Knowledge System:
First, the Linux Foundation
Ii. background knowledge and origins of Hadoop
Third, build the Hadoop environment
Iv. the architecture of Apache Hadoop
V. HDFS
Vi. MapReduce
Vii. Programming cases of MapReduce
Viii. NoSQL Database: HBase
IX. Data analysis Engine: Hive
X. Data analysis Engine: Pig
XI. Data acquisition Engine: Sqoop and Flume
12. Integrated Management tools: HUE
13. Implementation of Hadoop HA and the Alliance of HDFs
14. NoSQL Database: Redis
XV, real-time processing framework: Apache Storm
The first chapter, the Linux Foundation
First, the experimental environment of Linux
(*) Version: RedHat 7.4 64-bit self-netcat server (test: Spark streaming)
(*) Vm:12
(*) Type: Redhat Linx 7 64-bit
(*) network card: Host mode only
(*) 5 virtual machines: Install JDK, configure hostname, turn off firewall
192.168.157.11 BIGDATA11
192.168.157.12 Bigdata12
192.168.157.13 Bigdata13
192.168.157.14 BIGDATA14
192.168.157.15 BIGDATA15
ii. Configuring the directory structure of Linux and Linux
1. Learn about Linux
2. Turn off the firewall
To view the status of a firewall: Systemctl status Firewalld.service
Shut down firewall: Systemctl stop Firewalld.service
Disable Firewall (permanent) systemctl disable Firewalld.service
3. Set the hostname (config file)/etc/hosts
Vi/etc/hosts
192.168.157.11 BIGDATA11
III, VI editor: Notepad equivalent to Linux
three modes:
press i--> ENTER: Insert mode
press: (colon) into command mode
2, insert mode: Press ESC to return to edit mode
3, command mode
(*) W: Save
(*) Q: Exit
(*) Wq: Save exit
(*) Open line numbers: Set number
Close line number: Set Nonumber
(*) NewLine: Set wrap
set nowrap
Four, the file Directory Operation command (key grasp: The back operation of HDFs, very convenient)
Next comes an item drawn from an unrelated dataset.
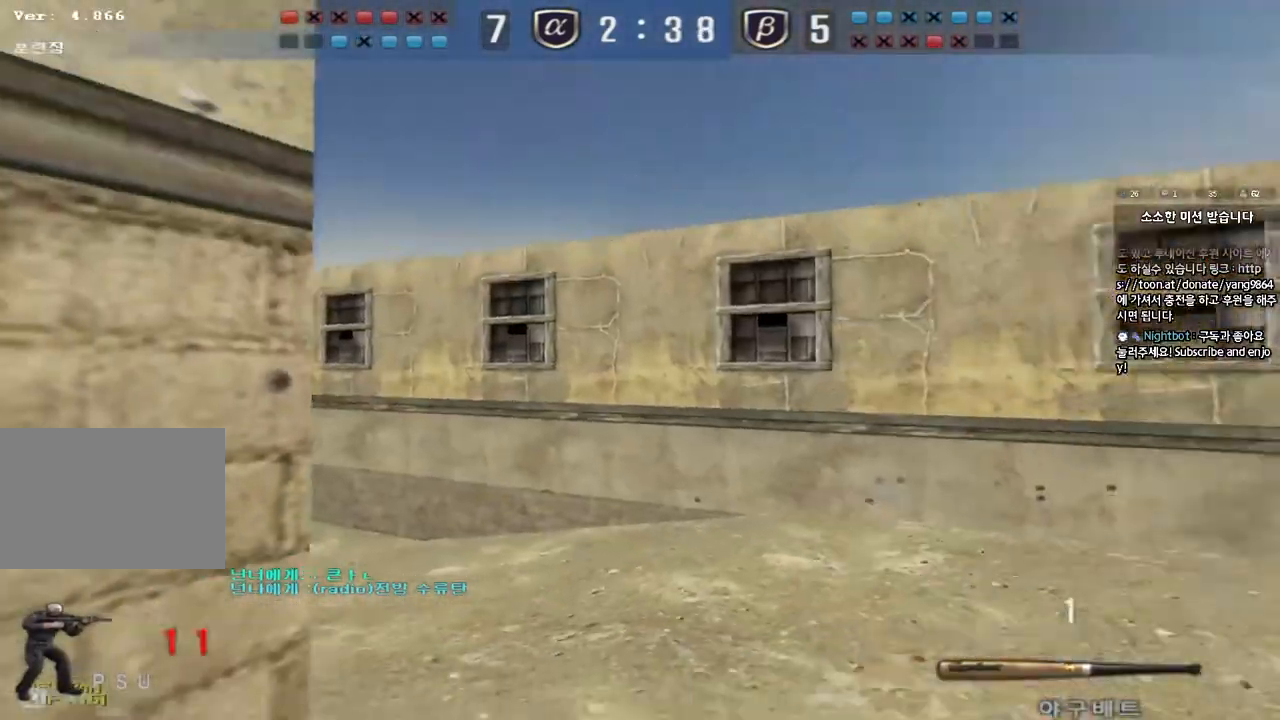
{"keys": ["d", "w"], "events": [[100, "a", "down"], [117, "w", "down"], [317, "a", "up"], [333, "d", "down"]]}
(*) LS display file and directory list
-L list File details
-a lists all files in the current directory, including hidden files
hidden files:. Bash_profile setting Environment variables: java_home, Hadoop_home
Hide directory:. SSH----> Configure password-free login for Hadoop and Spark
query for files in Hadoop: HDFs dfs-ls/
(*) current directory: PWD
/root---> Root user's home directory (shortcut: ~)
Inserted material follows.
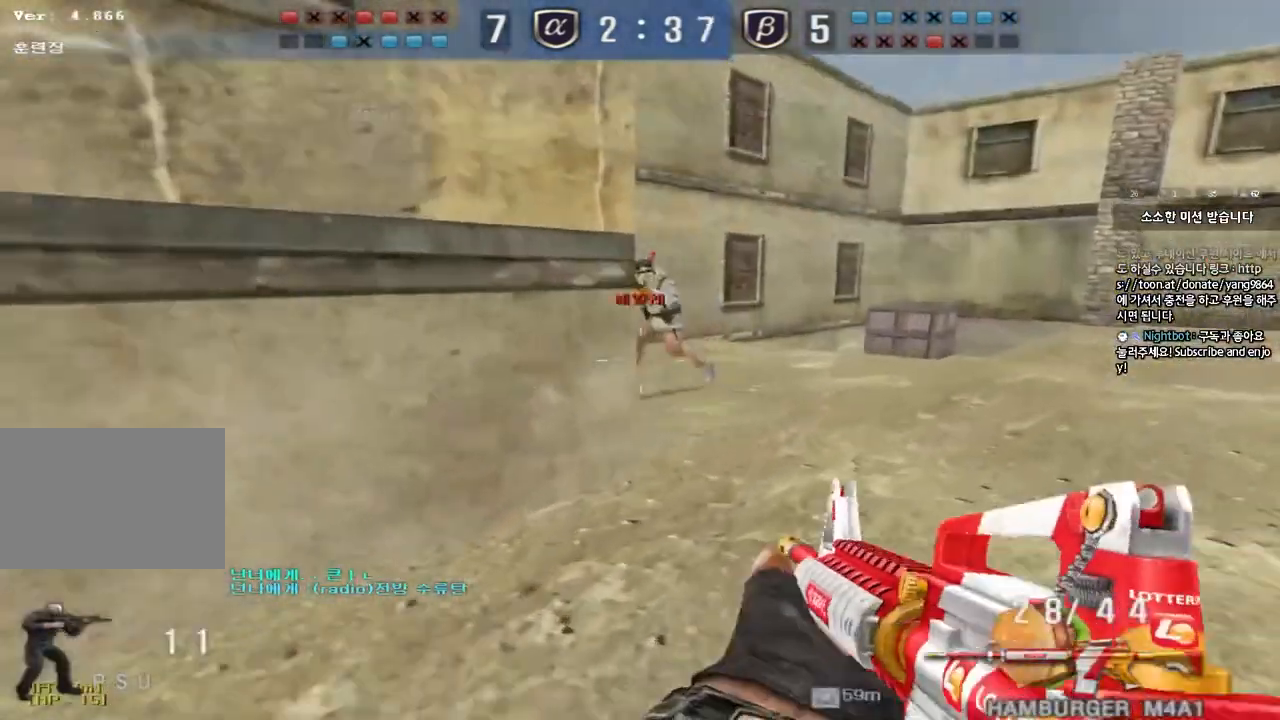
{"keys": [], "events": [[200, "d", "up"], [200, "shift", "down"], [200, "w", "up"], [233, "space", "down"], [300, "shift", "up"], [317, "space", "up"]]}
(*) mkdir Create directory
- P Parent directory does not exist in case of Mister into parent directory
Convention: Mkdir/root/tools---> All installation packages
mkdir/root/training---> Installation directory
Create a directory in Hadoop: HDFs dfs-mkdir/aaa
(*) CD switch directory
(*) touch generates an empty file
Echo generates a file with content----> more common usage: View environment variables
Echo $JAVA _home
(*) Cat, TAC display text file contents
The cat starts from the first line, and the TAC starts with the last line.
Example: Cat a.txt
View the contents of a file in Hadoop: HDFs dfs-cat/a.txt
(*) CP Copy file or directory
CP a.txt Data.txt
copying data in Hadoop: HDFs dfs-cp/a.txt/b.txt
RM Delete File (*)
-R Delete all files in this directory at the same time
- f Force Removal of files or directories
RM-RF a.txt
Delete files in Hadoop: HDFs dfs-rmr/a.txt
(*) Kill: Kill
Parameters:-9 forced kill
-3
(*) Tar command: Package compression
Five, Linux Rights Management (Hadoop's HDFs permissions very much like)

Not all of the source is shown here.